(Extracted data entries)
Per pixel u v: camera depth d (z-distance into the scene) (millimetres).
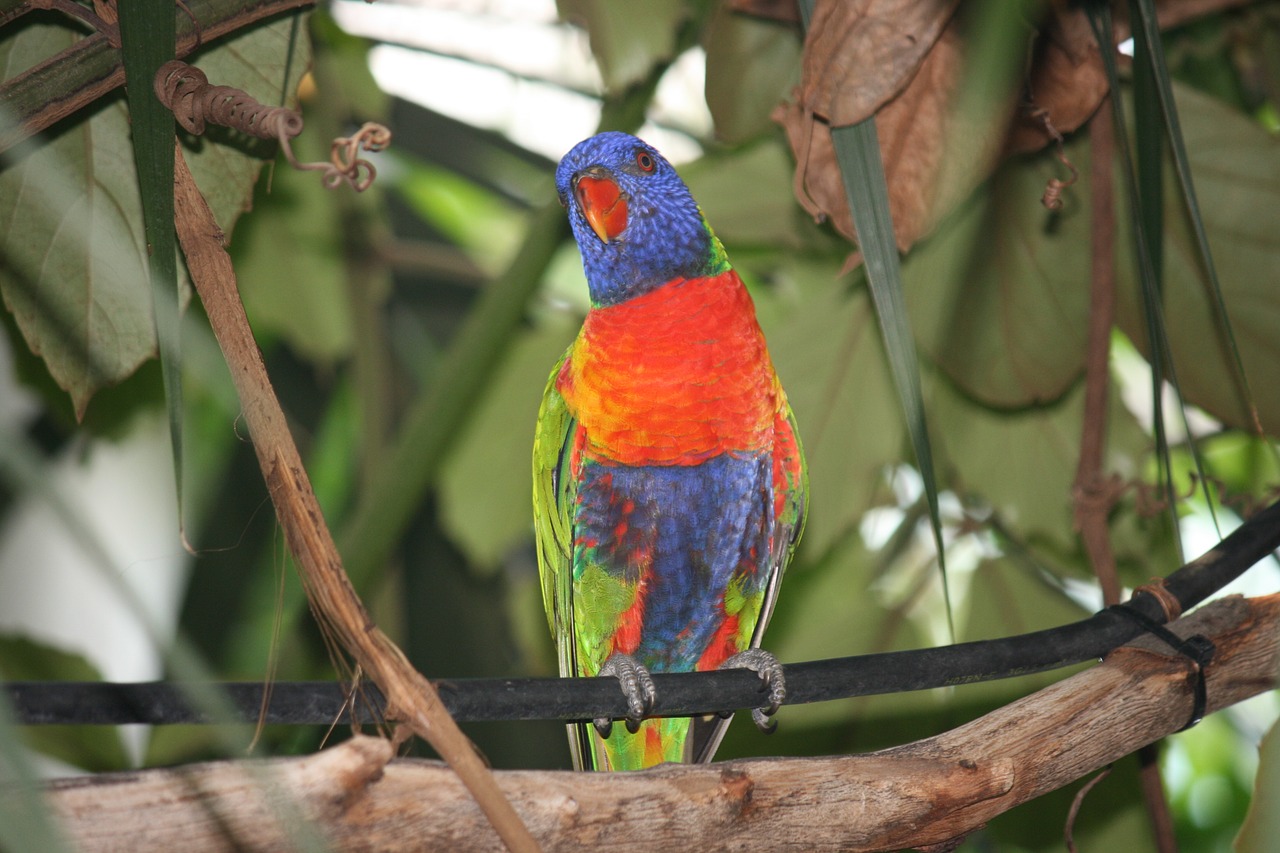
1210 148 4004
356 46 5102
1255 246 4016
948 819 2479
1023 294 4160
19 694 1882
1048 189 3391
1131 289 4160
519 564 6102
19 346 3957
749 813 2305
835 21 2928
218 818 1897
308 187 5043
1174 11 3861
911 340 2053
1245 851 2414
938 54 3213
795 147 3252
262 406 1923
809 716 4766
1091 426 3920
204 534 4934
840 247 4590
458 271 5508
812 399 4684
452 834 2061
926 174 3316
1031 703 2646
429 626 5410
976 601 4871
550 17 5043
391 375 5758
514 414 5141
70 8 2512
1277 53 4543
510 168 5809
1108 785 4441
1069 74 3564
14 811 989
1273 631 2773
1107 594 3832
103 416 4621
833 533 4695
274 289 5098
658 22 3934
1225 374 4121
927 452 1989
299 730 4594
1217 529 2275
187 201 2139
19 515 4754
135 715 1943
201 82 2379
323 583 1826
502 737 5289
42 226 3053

--

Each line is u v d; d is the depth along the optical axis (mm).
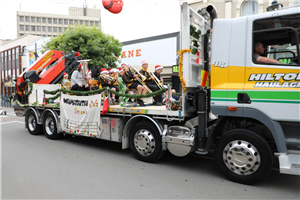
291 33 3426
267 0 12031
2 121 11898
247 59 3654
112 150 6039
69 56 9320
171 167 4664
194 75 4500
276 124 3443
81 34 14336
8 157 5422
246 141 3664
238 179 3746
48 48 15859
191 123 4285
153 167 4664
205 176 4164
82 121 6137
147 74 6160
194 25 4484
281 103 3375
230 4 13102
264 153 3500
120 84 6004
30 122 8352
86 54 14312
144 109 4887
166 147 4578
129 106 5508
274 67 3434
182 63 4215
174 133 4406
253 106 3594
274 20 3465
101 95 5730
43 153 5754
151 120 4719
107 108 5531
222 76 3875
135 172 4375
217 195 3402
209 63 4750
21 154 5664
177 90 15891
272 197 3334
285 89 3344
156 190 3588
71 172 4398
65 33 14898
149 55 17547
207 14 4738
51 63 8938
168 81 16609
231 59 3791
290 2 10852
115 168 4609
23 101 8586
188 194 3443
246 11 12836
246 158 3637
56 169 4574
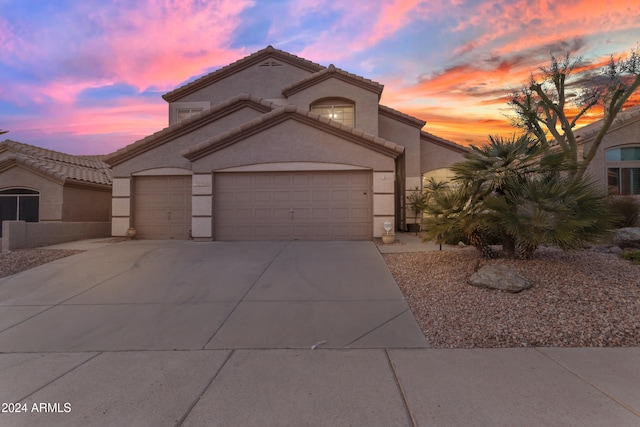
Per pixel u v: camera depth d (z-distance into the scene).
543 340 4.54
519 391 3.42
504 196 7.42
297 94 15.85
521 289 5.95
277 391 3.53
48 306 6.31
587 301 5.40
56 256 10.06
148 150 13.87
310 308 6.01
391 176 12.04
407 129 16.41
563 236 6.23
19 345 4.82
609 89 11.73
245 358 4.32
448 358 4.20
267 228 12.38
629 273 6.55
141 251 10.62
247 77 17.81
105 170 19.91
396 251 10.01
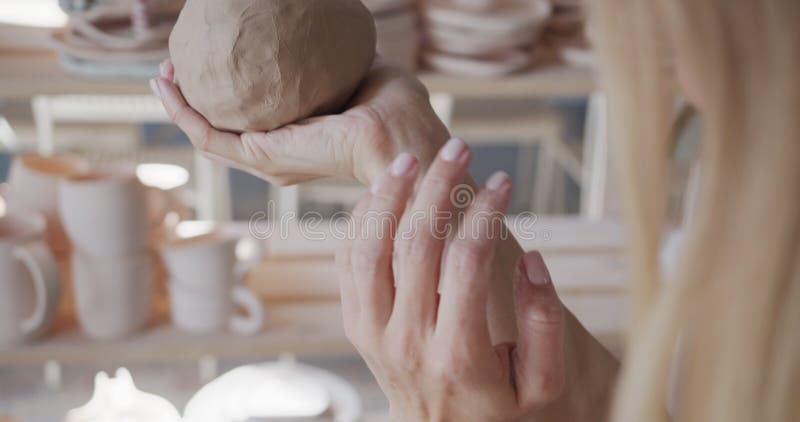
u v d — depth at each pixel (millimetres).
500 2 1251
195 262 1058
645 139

...

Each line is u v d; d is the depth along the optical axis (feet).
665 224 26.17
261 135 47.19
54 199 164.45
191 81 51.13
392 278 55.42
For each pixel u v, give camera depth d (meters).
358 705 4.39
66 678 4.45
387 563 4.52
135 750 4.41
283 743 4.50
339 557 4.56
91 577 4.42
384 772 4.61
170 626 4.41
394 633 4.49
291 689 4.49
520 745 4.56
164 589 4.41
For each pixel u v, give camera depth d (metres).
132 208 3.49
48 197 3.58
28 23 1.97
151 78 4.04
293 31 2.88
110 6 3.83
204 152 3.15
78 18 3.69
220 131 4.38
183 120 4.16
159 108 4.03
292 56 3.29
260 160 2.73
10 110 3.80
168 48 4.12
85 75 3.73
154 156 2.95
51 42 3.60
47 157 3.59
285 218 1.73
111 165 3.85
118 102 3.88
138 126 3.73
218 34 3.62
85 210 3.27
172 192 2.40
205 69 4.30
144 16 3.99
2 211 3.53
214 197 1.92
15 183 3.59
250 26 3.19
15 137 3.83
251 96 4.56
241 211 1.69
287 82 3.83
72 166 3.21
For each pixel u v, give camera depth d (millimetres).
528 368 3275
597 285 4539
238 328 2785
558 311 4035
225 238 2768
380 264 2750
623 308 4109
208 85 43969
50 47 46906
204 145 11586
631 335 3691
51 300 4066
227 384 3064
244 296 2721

_TASK ITEM_
Show all of the lines above in which "optical" is present.

_RESULT_
Each line is u v d; d is the depth along the optical axis (mm).
Each line is u v d; d is the depth along the optical axis (feet).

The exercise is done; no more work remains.